There's a list of upgrades community leaders still want to see, but public-private partnerships over the last decade have led to improvements in building façades, streets and sidewalks, as well as renewed entrepreneurial interest.
"It's an area that has absolutely been changing," said Timothy McGourthy, Worcester's economic development director. "It has some great historic bones; it's a very walkable area; it's a very concentrated area."
Named for the Blackstone Canal, which was built in the late 1820s and linked the city to Rhode Island's Narragansett Bay, the area helped Worcester industrialize. The canal was covered over in the 1890s, but community leaders hope to reopen it to help drive tourism and business.
The district has undergone many transformations from the time Irish immigrants flocked to the area and helped build the waterway, to its becoming home to mostly Eastern European immigrants by the 1920s, according to the Worcester Historical Museum. Eventually, Water Street, in particular, was identified as a Jewish neighborhood, but it declined when its bakeries, kosher butchers and delicatessens began to close in the 1970s.

* Problem requirements:
Answer these questions from the text on the Worcester district above.
(a) What job does Timothy McGourthy hold?
(b) In what decade was the Blackstone Canal covered over?
(c) By the 1920s, the district was home mostly to which immigrants?

* Records supplied:
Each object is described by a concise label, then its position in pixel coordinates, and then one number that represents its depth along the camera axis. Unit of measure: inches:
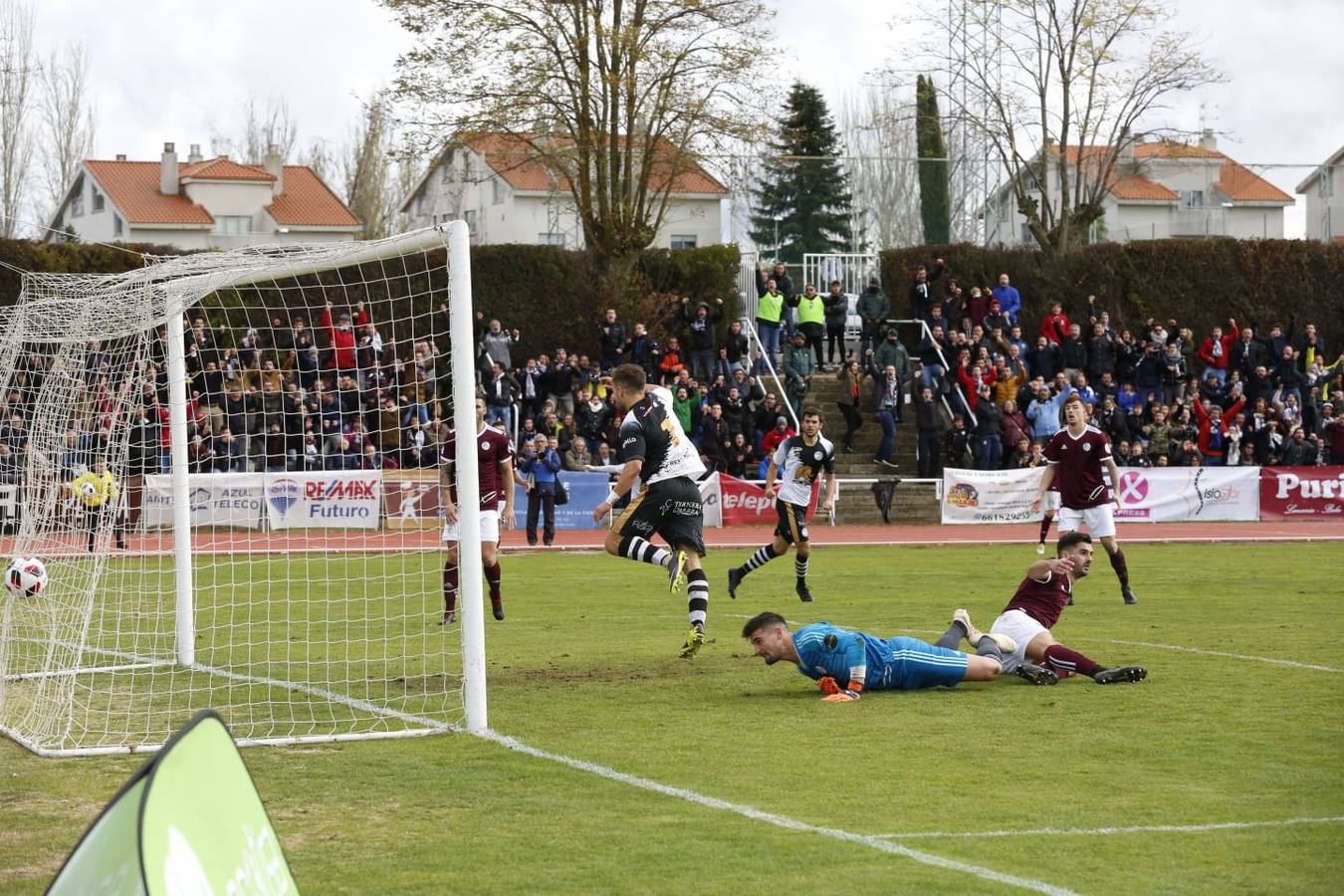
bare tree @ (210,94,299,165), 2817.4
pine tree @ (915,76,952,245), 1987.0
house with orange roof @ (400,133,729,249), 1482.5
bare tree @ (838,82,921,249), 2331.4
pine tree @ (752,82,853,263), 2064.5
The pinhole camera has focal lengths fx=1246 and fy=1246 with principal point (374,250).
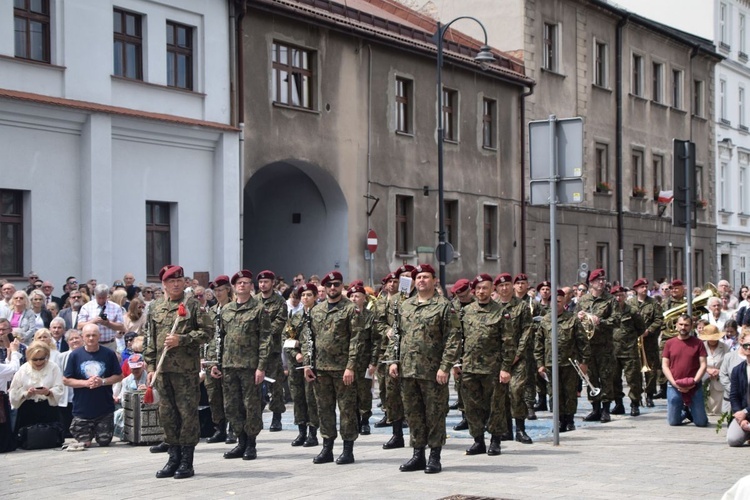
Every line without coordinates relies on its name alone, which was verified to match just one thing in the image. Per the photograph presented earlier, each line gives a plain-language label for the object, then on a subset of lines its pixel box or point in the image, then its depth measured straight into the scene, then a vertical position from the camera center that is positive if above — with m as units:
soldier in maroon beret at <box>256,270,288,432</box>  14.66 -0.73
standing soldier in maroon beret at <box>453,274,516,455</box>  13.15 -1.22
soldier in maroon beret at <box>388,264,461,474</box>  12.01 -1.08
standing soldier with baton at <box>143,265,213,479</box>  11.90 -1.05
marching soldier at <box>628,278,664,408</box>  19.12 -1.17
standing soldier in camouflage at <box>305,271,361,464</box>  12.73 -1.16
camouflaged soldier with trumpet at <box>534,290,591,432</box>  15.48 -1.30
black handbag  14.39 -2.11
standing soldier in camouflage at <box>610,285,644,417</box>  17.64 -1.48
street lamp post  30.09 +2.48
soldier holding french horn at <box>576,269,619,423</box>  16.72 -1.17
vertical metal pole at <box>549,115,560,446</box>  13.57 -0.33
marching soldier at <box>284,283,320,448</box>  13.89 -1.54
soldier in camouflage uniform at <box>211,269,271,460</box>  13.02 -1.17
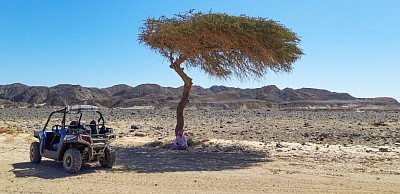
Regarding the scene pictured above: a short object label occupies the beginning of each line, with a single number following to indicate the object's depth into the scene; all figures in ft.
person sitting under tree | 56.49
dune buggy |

* Task answer:
(a) Worcester's economic development director
(b) The 1890s
(c) Eastern European immigrants